C’est alors que la magie opère et que la rencontre se produit. Sur ces routes de sable le salon de peinture de Dalila se pose, sous le regard à la fois surpris et intéressé des habitants du quartier. D’abord à Ouakam, puis à Grand Yoff. Enfants et adultes s’approchent et forment un cercle autour de l’artiste qui, assise derrière son chevalet, les invite à s’asseoir et se faire portraiturer les uns après les autres. L’acte devient alors une performance, d’abord physique, bien sûr créative mais aussi sociale. Dalila Dalléas Bouzar nous dit ce passage qui s’opère dans ce processus de créationqui la conduit à pousser ses propres limites et la mène vers une nouvelle dimension artistique. La relation à l’autre, le temps d’un portrait, devient le point central de son travail : les regards se touchent, une bulle se forme entre l’artiste et le modèle, ils se lisent l’un l’autre, donnent mutuellement, en toute confiance.

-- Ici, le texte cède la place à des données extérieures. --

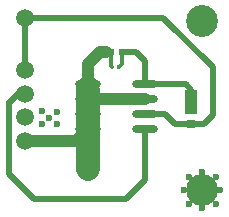
<source format=gtl>
%FSTAX23Y23*%
%MOIN*%
%SFA1B1*%

%IPPOS*%
%ADD10O,0.086600X0.023600*%
%ADD11C,0.059100*%
%ADD12R,0.043300X0.078700*%
%ADD13R,0.031500X0.031500*%
%ADD14R,0.023600X0.019700*%
%ADD15R,0.009800X0.013800*%
%ADD16C,0.039400*%
%ADD17C,0.059100*%
%ADD18C,0.019700*%
%ADD19C,0.021700*%
%ADD20C,0.078700*%
%ADD21C,0.010000*%
%ADD22C,0.011800*%
%ADD23C,0.106300*%
%ADD24C,0.023600*%
%LNvapeix_eeprom_test-1*%
%LPD*%
G54D10*
X02514Y0329D03*
Y0334D03*
Y0339D03*
Y0344D03*
X02325Y0329D03*
Y0334D03*
Y0339D03*
Y0344D03*
G54D11*
X02325Y03155D03*
X02115Y0366D03*
Y03486D03*
Y03407D03*
Y0325D03*
Y03328D03*
G54D12*
X02669Y03379D03*
G54D13*
X02669Y03305D03*
G54D14*
X024Y03545D03*
X02439D03*
G54D15*
X02405Y03495D03*
X02424D03*
G54D16*
X02285Y0325D02*
X02325Y0329D01*
Y0339D02*
X02514D01*
X02365Y03545D02*
X02384D01*
X02325Y03505D02*
X02365Y03545D01*
X02325Y0344D02*
Y03505D01*
X02115Y0325D02*
X02285D01*
G54D17*
X02325Y0334D02*
Y0344D01*
G54D18*
X02614Y03305D02*
X02669D01*
X0258Y0334D02*
X02614Y03305D01*
X02514Y0334D02*
X0258D01*
X0271Y03305D02*
X0274Y03335D01*
X02669Y03305D02*
X0271D01*
X02514Y03119D02*
Y0329D01*
X0245Y03055D02*
X02514Y03119D01*
X02145Y03055D02*
X0245D01*
X0206Y0314D02*
X02145Y03055D01*
X0206Y0314D02*
Y0338D01*
X02087Y03407D02*
X02115D01*
X02514Y0344D02*
X0265D01*
X02669Y0342*
X02514Y0344D02*
Y03516D01*
X02485Y03545D02*
X02514Y03516D01*
X02446Y03545D02*
X02485D01*
X02115Y03486D02*
Y0366D01*
X02575*
X0274Y03495*
Y03335D02*
Y03495D01*
G54D19*
X0206Y0338D02*
X02087Y03407D01*
G54D20*
X02325Y03155D02*
Y0342D01*
G54D21*
X02325Y03265D02*
Y0342D01*
X02669Y03379D02*
Y0342D01*
G54D22*
X024Y03499D02*
Y03545D01*
Y03499D02*
X02405Y03495D01*
X02439Y03507D02*
Y03545D01*
X02427Y03495D02*
X02439Y03507D01*
G54D23*
X02705Y0365D03*
Y03085D03*
G54D24*
X02645Y03085D03*
X02705Y03025D03*
X02765Y03085D03*
X0266Y0304D03*
X0275D03*
X0266Y0313D03*
X0275D03*
X02195Y03325D03*
X0217Y0335D03*
Y03305D03*
X0222Y03345D03*
Y03305D03*
X02705Y03145D03*
M02*
</source>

Les pauses sont rares mais elles se font dans les familles autour d’un plat commun, le temps d’un thé préparé par Junior et Omar, les compagnons de route de Dalila, ou à rire avec les enfants et à échanger des points de vue avec qui en a envie. Et puis il y a le jeune Mamadou Oury, 13 ans, avec son cahier de dessin qui apprend à manier le fusain et à placer son cadre.
Nous retiendrons de cette résidence atypique, outre une galerie de portraits signés par une artiste dont on découvre la générosité de son engagement, une formidable aventure humaine. L’art, parce qu’il est destiné à l’autre, doit se penser librement et se démocratiser, et rester une passerelle fantastique vers les possibles, loin de l’élitisme conventionnel et des stéréotypes dont l’artiste ne cesse de vouloir se séparer.